The company identified what it described as a localized security incident involving a limited number of U.S. customers who had contacted its customer service channel. A forensic review determined that approximately 600 individuals in the United States were affected. The company said it proactively contacted those who may have been impacted to provide guidance.


Tenga stated that its global systems and databases outside the United States remain secure and unaffected. No Social Security numbers, billing information, credit card data or Tenga Store passwords were compromised in the incident.


The attacker also used the breached email account to send phishing messages, including an attachment, to the employee’s contacts, which included customers. The company said the spam activity occurred between 12 a.m. and 1 a.m. Pacific Time on Feb. 12, 2026. Tenga told customers there is no risk to their devices or data if the suspicious attachment was not opened.

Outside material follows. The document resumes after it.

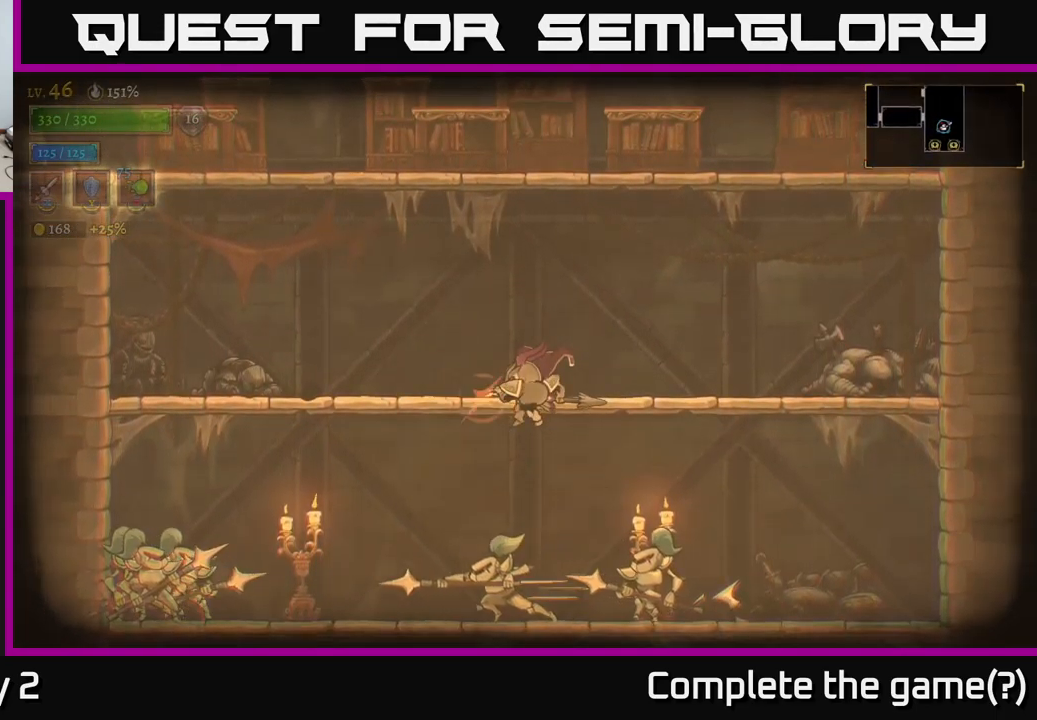
{"buttons": ["X"], "left_stick": "center", "right_stick": "center", "events": [[17, "left_stick", "center"]]}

The company said its email and e-commerce systems are protected through data siloing, multifactor authentication and user management controls that limit access to essential personnel. Sensitive information, including payment details and passwords, is encrypted and hashed by default, preventing access even by company employees.


Following the breach, Tenga reset the affected employee’s credentials and enabled multifactor authentication across its systems. The company declined to disclose how the employee’s email account was compromised and did not say whether multifactor authentication had been in place on that specific account before the incident.


Tenga is advising affected customers to update their account passwords regularly, avoid reusing passwords across platforms, review account security settings and remain alert for suspicious emails, particularly those appearing to originate from the compromised employee account.


The company has not confirmed whether customers outside the United States were affected. Tenga says it has shipped more than 162 million products worldwide.